══ Available data ══

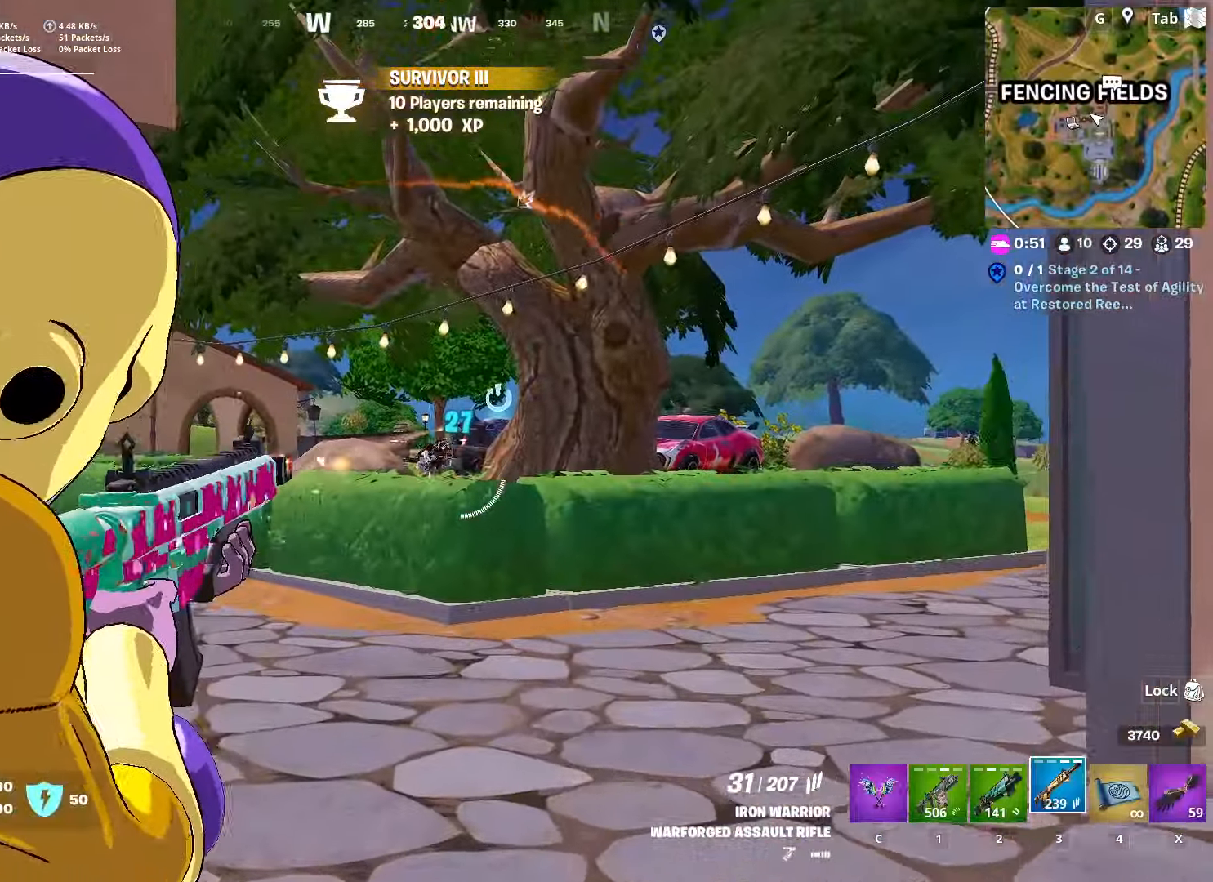
{"keys": ["w"], "mouse": [], "mouse_move": "right", "events": [[417, "mouse_left", "up"], [417, "mouse_right", "up"]]}
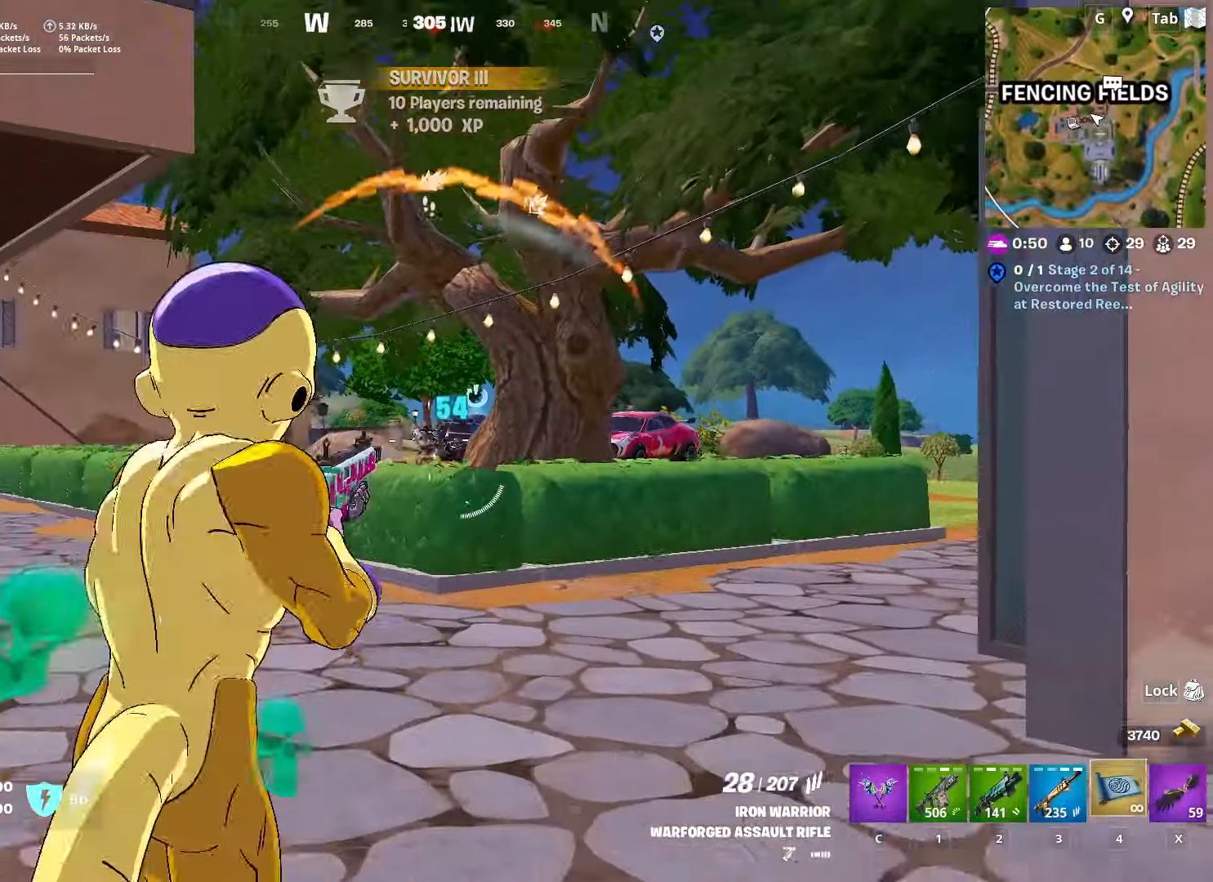
{"keys": ["w"], "mouse": ["left"], "mouse_move": "left", "events": [[17, "4", "down"], [100, "4", "up"], [100, "space", "down"], [250, "mouse_left", "down"], [250, "space", "up"], [334, "mouse_left", "up"], [434, "mouse_left", "down"]]}
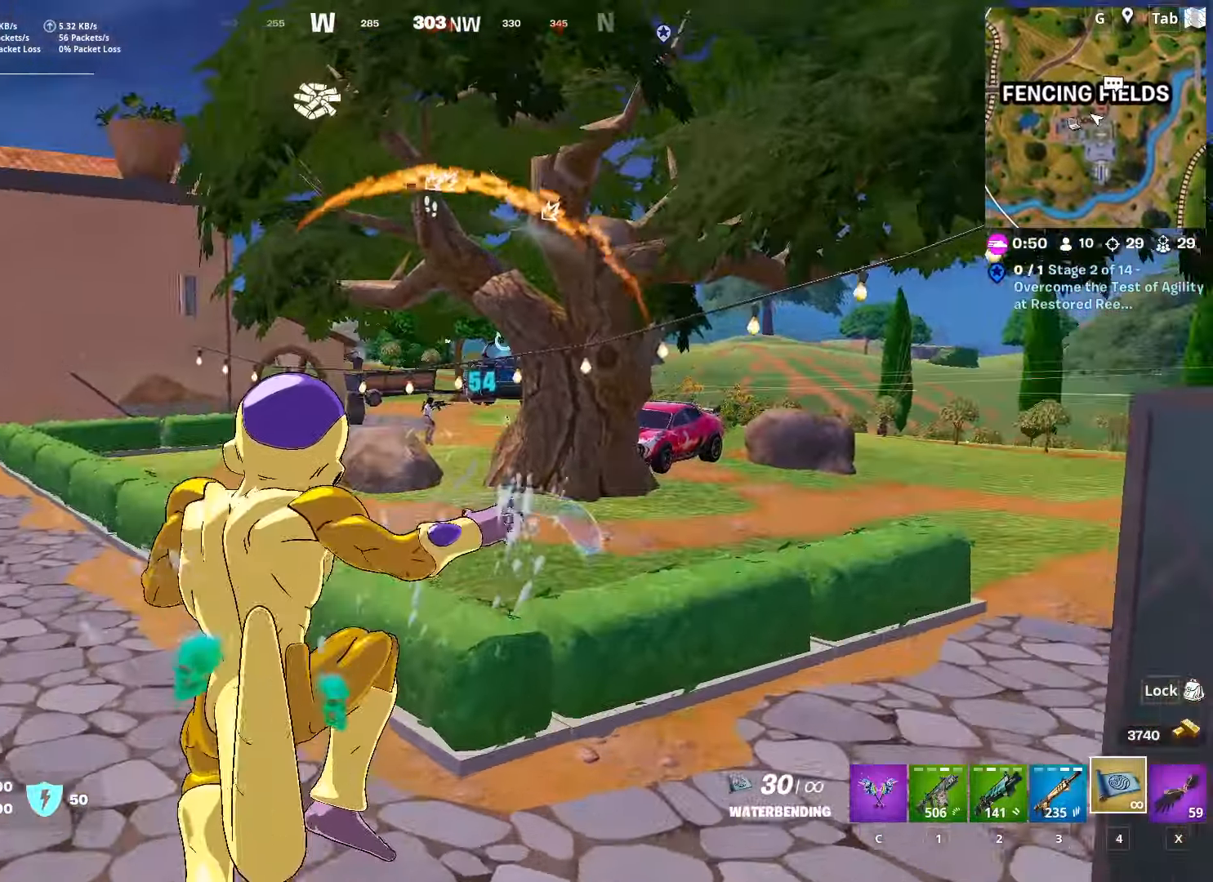
{"keys": ["w"], "mouse": [], "mouse_move": "up", "events": [[16, "mouse_left", "up"], [66, "mouse_left", "down"], [166, "mouse_left", "up"], [267, "mouse_left", "down"], [350, "mouse_left", "up"], [450, "mouse_left", "down"], [500, "mouse_left", "up"]]}
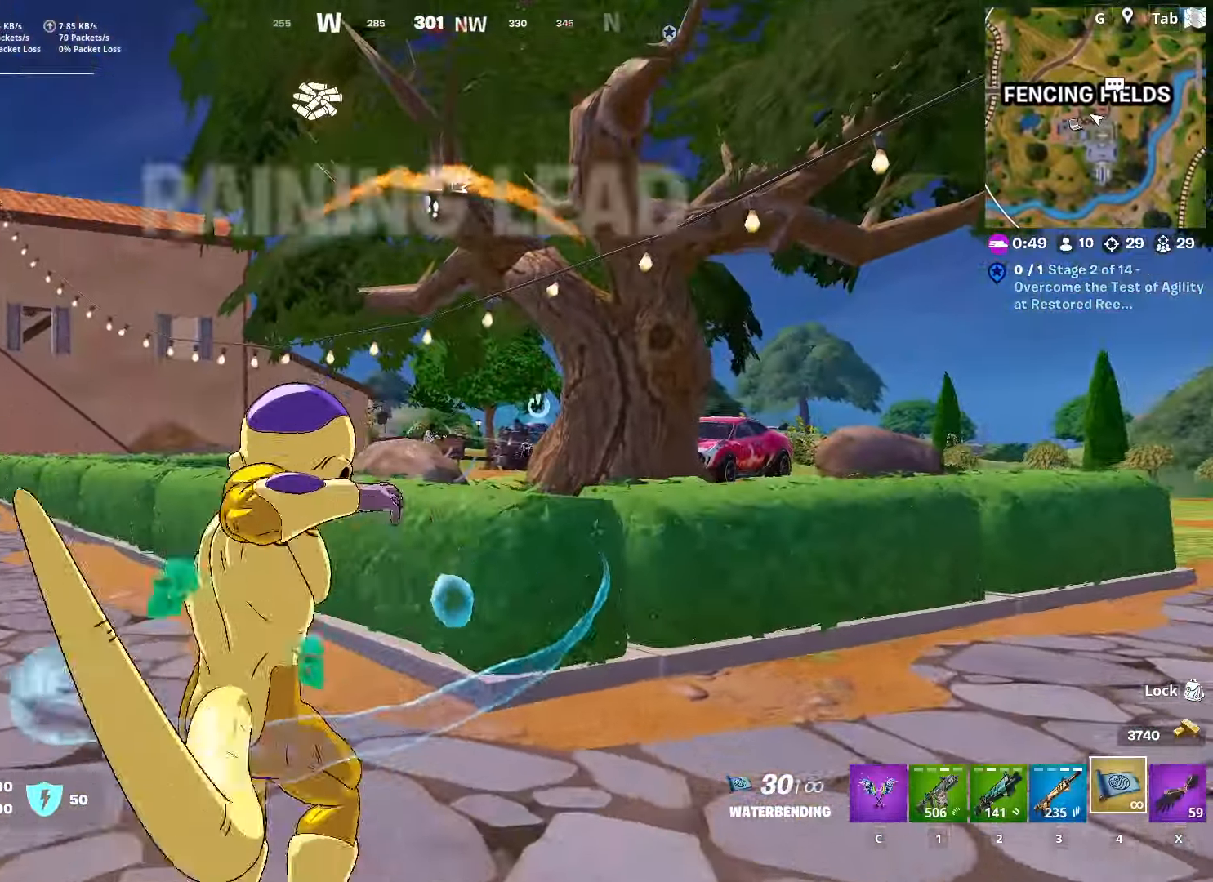
{"keys": ["w"], "mouse": ["left"], "mouse_move": "down-left", "events": [[84, "space", "down"], [134, "mouse_left", "down"], [234, "mouse_left", "up"], [267, "mouse_left", "down"], [267, "space", "up"], [417, "mouse_left", "up"], [451, "mouse_left", "down"]]}
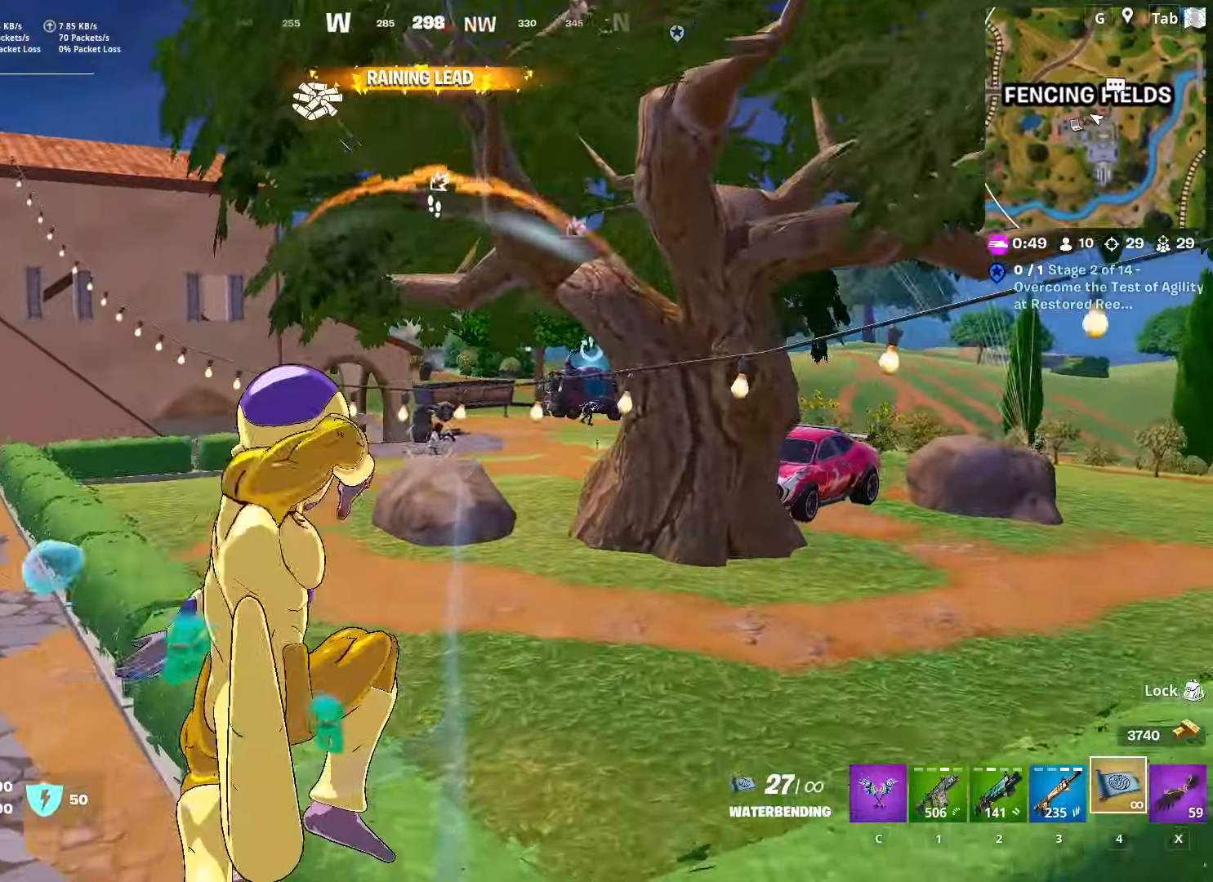
{"keys": ["w"], "mouse": ["left"], "mouse_move": "still", "events": [[66, "mouse_left", "up"], [116, "d", "down"], [116, "mouse_left", "down"], [200, "mouse_left", "up"], [283, "d", "up"], [283, "mouse_left", "down"], [383, "mouse_left", "up"], [433, "mouse_left", "down"]]}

═══

=== Problem ===
In the records, count every line that includes "space" and give the count alone.

=== Exercise answer ===
2